* ASSIGNMENT A *
Translate this sentence from the foreword into Spanish: "The significance of this statement becomes apparent when the extent of Rudolf Steiner's literary estate is realized."

* PASSAGE PROVIDED *
[Start of section]
On-line since: 21st October, 2006


FOREWORD

NOT LONG BEFORE the conclusion of his full and active life, Rudolf Steiner was asked which of his writings, in his opinion, would last the longest. Without a moment's hesitation he replied, “The Philosophy of Spiritual Activity will outlive all my other works.”

The significance of this statement becomes apparent when the extent of Rudolf Steiner's literary estate is realized.


At the present time the Complete Edition in German of the Works of Rudolf Steiner is being published in Switzerland. When completed, this edition will be composed of approximately three hundred thirty volumes. These will include some fifty volumes of his written works, and the balance will be made up of the transcripts of his nearly six thousand lectures, most of them delivered during the first quarter of the present century.

Therefore, in selecting The Philosophy of Spiritual Activity as the most enduring of all his literary work, Rudolf Steiner was not limited in the range of his possible choice.

Beyond this, however, as its author once wrote, “This book is based on an experience consisting in the fact that man's consciousness comes to an understanding with itself.” Therefore The Philosophy of Spiritual Activity is designed to meet one of the most far-reaching and decisive problems confronting each human being today.
[End of section]
* DATASET *
[Start of section]
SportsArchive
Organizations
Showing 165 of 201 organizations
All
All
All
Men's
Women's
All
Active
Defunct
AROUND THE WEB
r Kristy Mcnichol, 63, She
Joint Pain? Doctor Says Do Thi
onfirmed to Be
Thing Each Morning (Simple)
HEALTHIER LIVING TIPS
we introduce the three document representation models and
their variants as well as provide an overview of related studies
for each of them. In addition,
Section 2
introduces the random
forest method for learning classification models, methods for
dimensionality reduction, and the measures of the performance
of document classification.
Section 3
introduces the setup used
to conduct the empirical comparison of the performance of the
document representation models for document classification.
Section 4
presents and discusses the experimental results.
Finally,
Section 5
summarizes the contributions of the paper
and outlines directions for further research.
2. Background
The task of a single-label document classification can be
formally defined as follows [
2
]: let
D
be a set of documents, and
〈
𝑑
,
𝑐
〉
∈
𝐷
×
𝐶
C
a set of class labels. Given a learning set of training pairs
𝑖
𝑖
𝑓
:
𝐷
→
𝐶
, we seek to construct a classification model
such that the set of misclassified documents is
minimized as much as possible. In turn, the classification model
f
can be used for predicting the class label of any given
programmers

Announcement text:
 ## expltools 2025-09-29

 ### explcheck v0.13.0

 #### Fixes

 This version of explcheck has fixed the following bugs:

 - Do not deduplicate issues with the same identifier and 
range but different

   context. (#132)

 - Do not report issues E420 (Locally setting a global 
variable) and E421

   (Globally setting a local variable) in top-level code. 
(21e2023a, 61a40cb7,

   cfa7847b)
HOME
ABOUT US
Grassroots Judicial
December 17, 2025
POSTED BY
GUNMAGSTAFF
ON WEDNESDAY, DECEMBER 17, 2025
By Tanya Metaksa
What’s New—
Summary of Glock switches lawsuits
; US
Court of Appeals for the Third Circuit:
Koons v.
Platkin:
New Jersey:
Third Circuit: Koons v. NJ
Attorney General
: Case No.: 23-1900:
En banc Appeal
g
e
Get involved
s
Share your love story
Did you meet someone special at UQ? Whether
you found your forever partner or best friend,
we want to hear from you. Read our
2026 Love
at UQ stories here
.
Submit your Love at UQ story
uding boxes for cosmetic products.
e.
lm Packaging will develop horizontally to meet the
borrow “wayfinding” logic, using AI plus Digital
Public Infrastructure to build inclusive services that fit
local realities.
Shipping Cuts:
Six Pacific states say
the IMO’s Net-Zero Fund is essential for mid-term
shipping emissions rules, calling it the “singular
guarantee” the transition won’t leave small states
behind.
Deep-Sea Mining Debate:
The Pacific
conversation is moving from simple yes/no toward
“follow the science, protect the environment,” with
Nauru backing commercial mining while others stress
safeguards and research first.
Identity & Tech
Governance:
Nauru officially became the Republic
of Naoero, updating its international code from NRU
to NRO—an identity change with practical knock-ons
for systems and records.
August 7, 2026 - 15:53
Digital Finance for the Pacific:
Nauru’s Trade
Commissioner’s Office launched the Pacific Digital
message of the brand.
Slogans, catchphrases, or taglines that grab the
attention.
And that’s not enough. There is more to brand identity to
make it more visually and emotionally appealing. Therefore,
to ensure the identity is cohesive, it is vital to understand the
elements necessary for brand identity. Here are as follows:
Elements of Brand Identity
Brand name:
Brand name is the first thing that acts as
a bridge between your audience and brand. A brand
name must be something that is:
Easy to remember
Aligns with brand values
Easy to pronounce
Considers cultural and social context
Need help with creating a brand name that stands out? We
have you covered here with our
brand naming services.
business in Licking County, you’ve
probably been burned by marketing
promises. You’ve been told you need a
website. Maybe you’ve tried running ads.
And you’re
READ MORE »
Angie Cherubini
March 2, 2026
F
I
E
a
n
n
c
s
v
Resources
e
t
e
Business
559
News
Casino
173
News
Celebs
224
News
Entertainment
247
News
[End of section]
[Start of section]
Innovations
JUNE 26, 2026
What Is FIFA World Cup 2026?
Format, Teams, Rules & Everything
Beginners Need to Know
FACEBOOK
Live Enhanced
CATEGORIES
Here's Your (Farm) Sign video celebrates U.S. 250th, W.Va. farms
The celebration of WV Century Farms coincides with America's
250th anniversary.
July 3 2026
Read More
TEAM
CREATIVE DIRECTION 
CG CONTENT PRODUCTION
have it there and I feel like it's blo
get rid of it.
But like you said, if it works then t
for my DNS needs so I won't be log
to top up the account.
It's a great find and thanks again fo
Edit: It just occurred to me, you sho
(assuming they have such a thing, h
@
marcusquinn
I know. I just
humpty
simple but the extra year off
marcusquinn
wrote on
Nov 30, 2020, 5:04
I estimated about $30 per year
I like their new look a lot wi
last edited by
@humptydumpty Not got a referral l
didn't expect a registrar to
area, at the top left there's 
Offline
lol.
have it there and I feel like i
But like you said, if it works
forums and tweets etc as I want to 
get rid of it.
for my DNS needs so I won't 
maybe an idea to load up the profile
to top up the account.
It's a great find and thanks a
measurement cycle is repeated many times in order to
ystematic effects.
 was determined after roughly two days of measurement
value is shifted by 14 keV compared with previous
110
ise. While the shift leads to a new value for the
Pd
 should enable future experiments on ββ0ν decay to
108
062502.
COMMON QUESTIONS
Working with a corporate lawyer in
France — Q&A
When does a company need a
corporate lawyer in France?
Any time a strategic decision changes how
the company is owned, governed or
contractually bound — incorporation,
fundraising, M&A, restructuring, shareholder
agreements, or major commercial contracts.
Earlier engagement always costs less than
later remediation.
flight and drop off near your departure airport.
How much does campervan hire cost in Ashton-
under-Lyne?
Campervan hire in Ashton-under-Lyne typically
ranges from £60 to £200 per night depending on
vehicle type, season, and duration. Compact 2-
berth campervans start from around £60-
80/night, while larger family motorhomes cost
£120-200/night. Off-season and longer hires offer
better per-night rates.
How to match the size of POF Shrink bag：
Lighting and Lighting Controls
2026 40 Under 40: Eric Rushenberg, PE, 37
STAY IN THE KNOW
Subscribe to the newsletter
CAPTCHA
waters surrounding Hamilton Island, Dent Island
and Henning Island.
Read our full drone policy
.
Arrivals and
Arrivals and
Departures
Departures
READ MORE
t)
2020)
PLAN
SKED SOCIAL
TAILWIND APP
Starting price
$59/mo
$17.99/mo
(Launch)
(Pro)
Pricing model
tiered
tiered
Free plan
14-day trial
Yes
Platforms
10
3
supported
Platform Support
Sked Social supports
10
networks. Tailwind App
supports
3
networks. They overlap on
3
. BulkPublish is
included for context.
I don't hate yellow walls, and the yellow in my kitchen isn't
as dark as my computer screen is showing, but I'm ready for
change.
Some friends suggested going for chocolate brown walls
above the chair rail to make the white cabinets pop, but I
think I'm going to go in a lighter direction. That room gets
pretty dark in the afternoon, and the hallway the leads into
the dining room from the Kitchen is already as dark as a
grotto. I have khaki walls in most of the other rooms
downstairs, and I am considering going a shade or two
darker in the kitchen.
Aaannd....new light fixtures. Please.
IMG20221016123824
[End of section]
* ASSIGNMENT B *
In the entries above, lay out as a numbered list, omitting blank lines, everything from the line containing "SportsArchive" down to the line containing "presents and discusses", both included.

* REPLY A *
La importancia de esta afirmación se hace evidente cuando se comprende la magnitud del legado literario de Rudolf Steiner.

* REPLY B *
1. SportsArchive
2. Organizations
3. Showing 165 of 201 organizations
4. All
5. All
6. All
7. Men's
8. Women's
9. All
10. Active
11. Defunct
12. AROUND THE WEB
13. r Kristy Mcnichol, 63, She
14. Joint Pain? Doctor Says Do Thi
15. onfirmed to Be
16. Thing Each Morning (Simple)
17. HEALTHIER LIVING TIPS
18. we introduce the three document representation models and
19. their variants as well as provide an overview of related studies
20. for each of them. In addition,
21. Section 2
22. introduces the random
23. forest method for learning classification models, methods for
24. dimensionality reduction, and the measures of the performance
25. of document classification.
26. Section 3
27. introduces the setup used
28. to conduct the empirical comparison of the performance of the
29. document representation models for document classification.
30. Section 4
31. presents and discusses the experimental results.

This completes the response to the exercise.